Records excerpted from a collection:

Segment Open

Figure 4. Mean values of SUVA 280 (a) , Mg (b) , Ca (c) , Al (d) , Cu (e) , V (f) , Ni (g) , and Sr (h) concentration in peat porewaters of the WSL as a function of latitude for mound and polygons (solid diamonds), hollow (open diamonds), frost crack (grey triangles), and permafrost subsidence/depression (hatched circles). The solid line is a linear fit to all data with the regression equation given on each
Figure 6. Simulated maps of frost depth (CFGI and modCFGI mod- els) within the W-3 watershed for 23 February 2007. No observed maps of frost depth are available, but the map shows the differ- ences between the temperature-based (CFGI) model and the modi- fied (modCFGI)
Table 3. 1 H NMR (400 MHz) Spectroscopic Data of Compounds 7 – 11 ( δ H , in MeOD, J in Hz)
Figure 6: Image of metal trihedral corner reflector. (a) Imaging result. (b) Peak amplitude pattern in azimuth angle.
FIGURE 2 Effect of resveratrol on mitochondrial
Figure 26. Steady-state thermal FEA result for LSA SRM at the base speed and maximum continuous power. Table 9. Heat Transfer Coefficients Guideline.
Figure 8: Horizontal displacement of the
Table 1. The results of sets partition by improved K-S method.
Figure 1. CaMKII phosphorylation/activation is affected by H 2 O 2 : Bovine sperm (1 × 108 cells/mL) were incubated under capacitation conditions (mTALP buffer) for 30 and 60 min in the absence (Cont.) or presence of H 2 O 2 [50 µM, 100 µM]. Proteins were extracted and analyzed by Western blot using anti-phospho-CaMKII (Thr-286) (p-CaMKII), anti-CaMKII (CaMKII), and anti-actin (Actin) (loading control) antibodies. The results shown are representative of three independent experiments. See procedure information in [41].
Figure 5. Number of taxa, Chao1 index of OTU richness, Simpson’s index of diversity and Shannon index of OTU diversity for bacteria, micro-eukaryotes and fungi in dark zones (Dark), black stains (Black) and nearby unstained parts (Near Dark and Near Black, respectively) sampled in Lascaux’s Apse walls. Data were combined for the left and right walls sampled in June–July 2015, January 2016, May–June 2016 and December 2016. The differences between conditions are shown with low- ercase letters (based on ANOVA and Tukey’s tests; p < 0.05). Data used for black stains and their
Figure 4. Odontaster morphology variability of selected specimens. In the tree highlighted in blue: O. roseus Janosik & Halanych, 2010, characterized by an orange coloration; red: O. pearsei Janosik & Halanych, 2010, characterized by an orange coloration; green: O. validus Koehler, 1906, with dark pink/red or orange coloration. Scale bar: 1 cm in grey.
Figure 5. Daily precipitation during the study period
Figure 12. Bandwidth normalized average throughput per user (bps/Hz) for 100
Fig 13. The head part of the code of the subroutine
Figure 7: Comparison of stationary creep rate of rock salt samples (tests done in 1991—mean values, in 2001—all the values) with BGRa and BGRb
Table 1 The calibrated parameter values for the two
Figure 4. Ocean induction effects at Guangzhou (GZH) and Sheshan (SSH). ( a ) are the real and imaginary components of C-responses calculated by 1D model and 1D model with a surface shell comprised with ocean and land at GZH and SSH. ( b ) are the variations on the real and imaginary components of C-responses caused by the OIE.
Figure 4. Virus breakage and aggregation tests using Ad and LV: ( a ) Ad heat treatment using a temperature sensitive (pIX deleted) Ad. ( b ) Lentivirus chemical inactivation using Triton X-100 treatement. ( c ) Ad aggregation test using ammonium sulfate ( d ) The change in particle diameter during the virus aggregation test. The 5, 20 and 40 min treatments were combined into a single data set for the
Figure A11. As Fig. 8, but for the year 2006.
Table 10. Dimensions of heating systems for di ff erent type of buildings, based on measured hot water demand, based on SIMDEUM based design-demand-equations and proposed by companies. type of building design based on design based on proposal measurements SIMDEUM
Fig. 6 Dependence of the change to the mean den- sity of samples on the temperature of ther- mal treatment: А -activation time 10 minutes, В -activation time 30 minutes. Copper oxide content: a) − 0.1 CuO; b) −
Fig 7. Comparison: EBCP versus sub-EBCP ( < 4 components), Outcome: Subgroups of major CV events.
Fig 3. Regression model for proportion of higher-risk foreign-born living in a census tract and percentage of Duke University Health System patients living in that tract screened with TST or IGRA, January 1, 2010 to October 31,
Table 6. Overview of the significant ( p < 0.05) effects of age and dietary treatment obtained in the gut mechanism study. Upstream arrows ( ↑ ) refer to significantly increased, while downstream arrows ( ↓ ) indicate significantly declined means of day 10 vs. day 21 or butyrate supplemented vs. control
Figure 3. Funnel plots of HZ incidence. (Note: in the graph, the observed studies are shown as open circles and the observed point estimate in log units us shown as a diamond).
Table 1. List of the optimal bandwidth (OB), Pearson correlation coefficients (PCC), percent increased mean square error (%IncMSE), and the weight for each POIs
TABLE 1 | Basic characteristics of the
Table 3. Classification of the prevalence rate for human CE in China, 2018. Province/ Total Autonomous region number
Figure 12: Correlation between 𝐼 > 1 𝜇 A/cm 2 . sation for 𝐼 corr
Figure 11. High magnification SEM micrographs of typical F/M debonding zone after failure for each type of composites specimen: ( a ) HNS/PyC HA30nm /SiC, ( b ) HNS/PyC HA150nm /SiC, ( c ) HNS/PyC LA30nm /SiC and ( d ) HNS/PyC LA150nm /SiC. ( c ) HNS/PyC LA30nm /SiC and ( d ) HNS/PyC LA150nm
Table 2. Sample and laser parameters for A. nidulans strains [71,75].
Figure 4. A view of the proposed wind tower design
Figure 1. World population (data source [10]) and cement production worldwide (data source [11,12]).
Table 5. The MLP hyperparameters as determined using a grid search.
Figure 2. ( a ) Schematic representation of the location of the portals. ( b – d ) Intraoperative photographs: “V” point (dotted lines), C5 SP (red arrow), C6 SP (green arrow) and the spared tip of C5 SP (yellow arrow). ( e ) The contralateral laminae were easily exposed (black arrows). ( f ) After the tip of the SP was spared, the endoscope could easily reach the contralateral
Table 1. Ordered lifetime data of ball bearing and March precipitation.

Segment Closed

▶ **EXERCISE PROMPT**
Above are the entries. Copy exactly the part that opens with the line containing "Figure 6: Image" and closes with the line containing "Figure 8: Horizontal displacement of the", and no more.

▶ **WRITTEN RESPONSE**
Figure 6: Image of metal trihedral corner reflector. (a) Imaging result. (b) Peak amplitude pattern in azimuth angle.
FIGURE 2 Effect of resveratrol on mitochondrial
Figure 26. Steady-state thermal FEA result for LSA SRM at the base speed and maximum continuous power. Table 9. Heat Transfer Coefficients Guideline.
Figure 8: Horizontal displacement of the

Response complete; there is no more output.